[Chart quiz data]
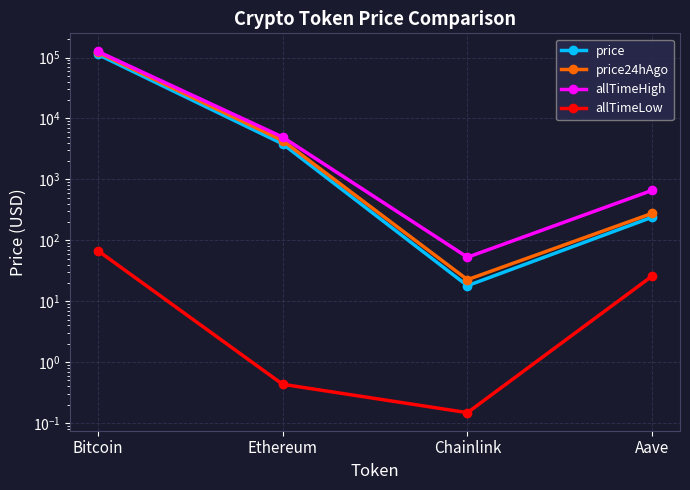

At how many categories does at least one series exceed 27685?

1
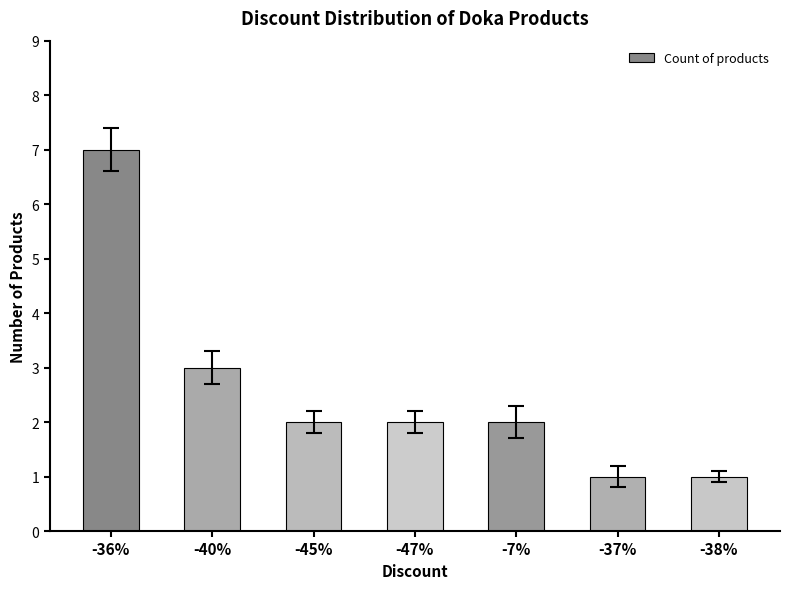

Reading left to right, what are all the values shown in this chart?

7	3	2	2	2	1	1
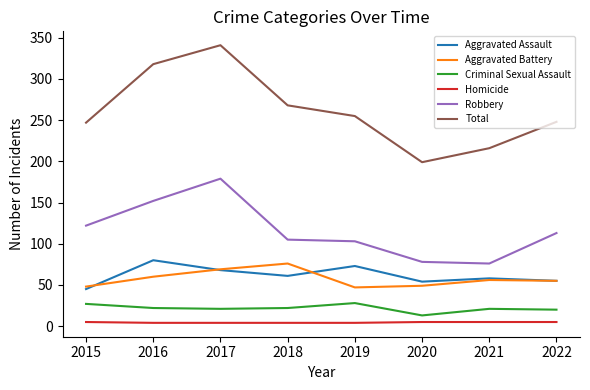

At which category does the chart reach its peak across all series?

2017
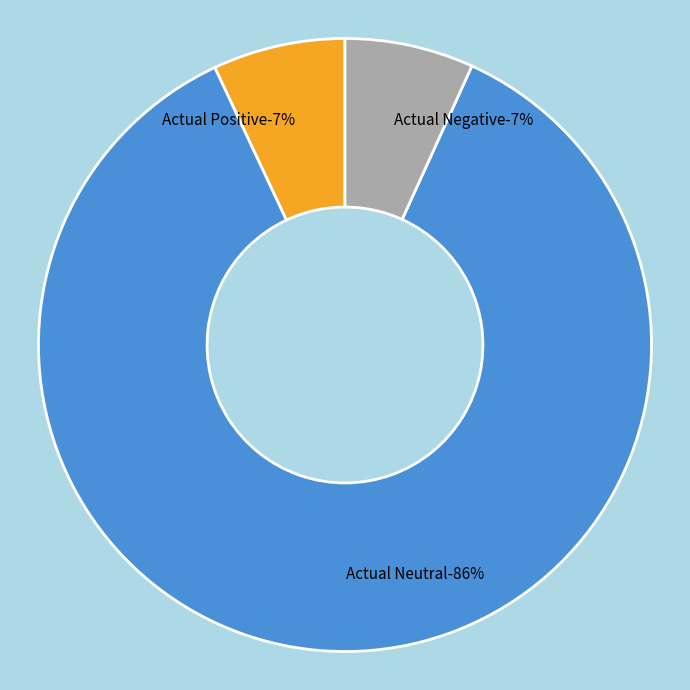

To the nearest percent, what is the average slice percentage?

33%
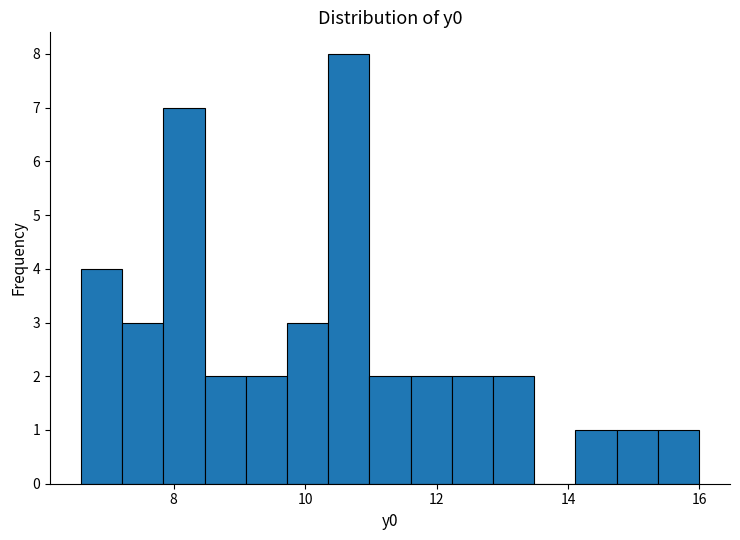

Read against the x-axis, roughly where is the centre of the tallest bar?

10.6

TASK OBJECTIVE -
Transcribe the text of all the data above exactly as it appears, line for line, without the pictures.

TASK RESPONSE -
At how many categories does at least one series exceed 27685?

1

Reading left to right, what are all the values shown in this chart?

7	3	2	2	2	1	1

At which category does the chart reach its peak across all series?

2017

To the nearest percent, what is the average slice percentage?

33%

Read against the x-axis, roughly where is the centre of the tallest bar?

10.6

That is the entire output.